[Change detection data]
==*==

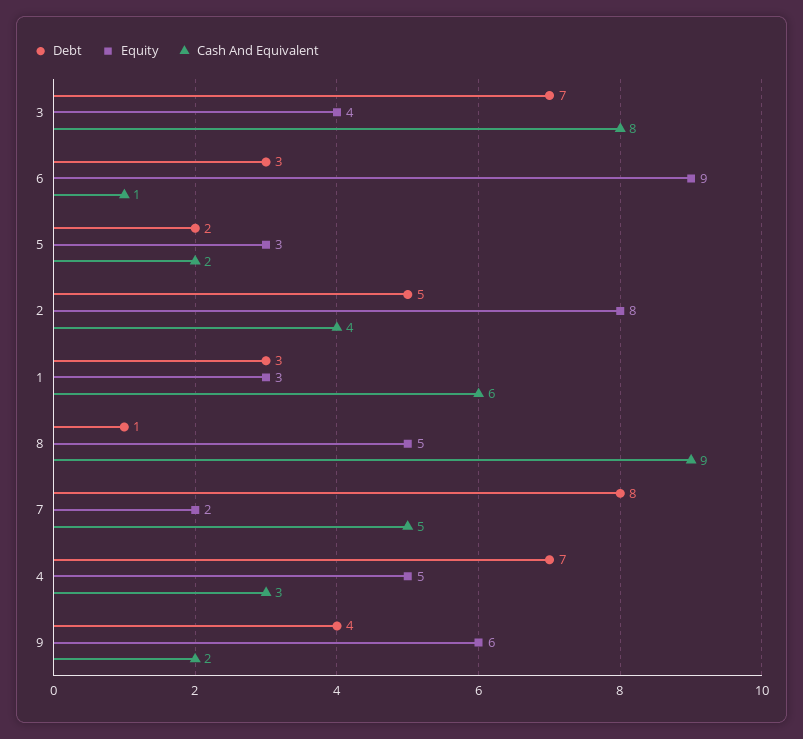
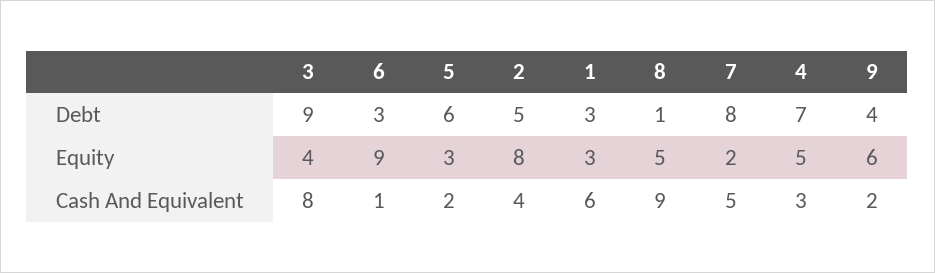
Debt, 3: 7 -> 9
Debt, 5: 2 -> 6

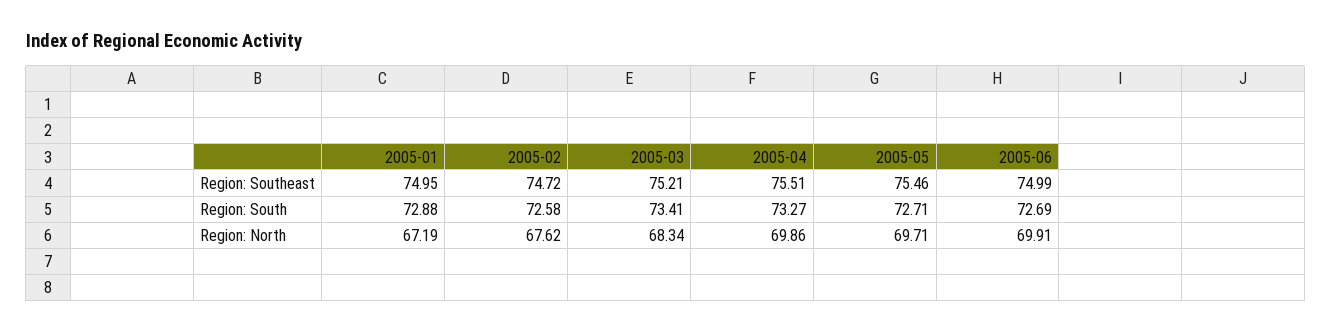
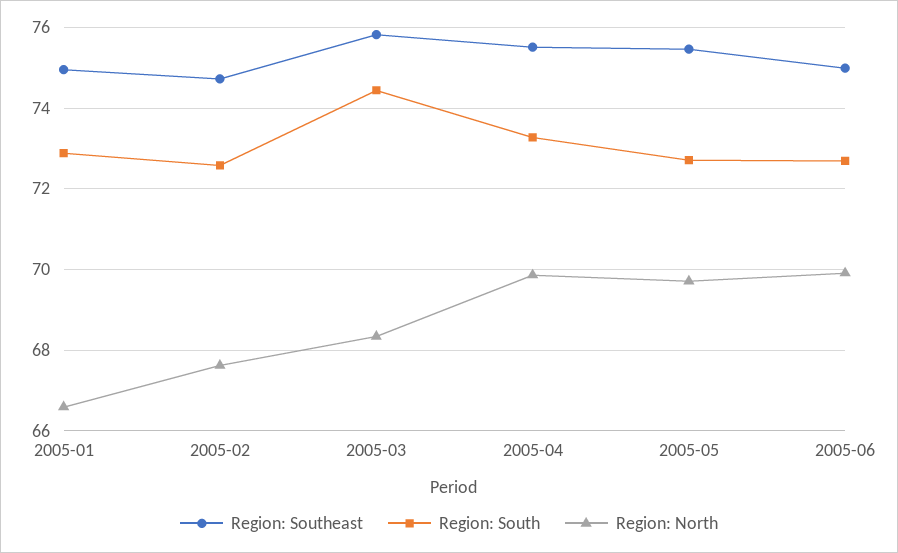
Region: Southeast, 2005-03: 75.21 -> 75.8
Region: South, 2005-03: 73.41 -> 74.4
Region: North, 2005-01: 67.19 -> 66.6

==*==

Activity: Collect from the data above every line that includes "Region".

Your solution:
Region: Southeast, 2005-03: 75.21 -> 75.8
Region: South, 2005-03: 73.41 -> 74.4
Region: North, 2005-01: 67.19 -> 66.6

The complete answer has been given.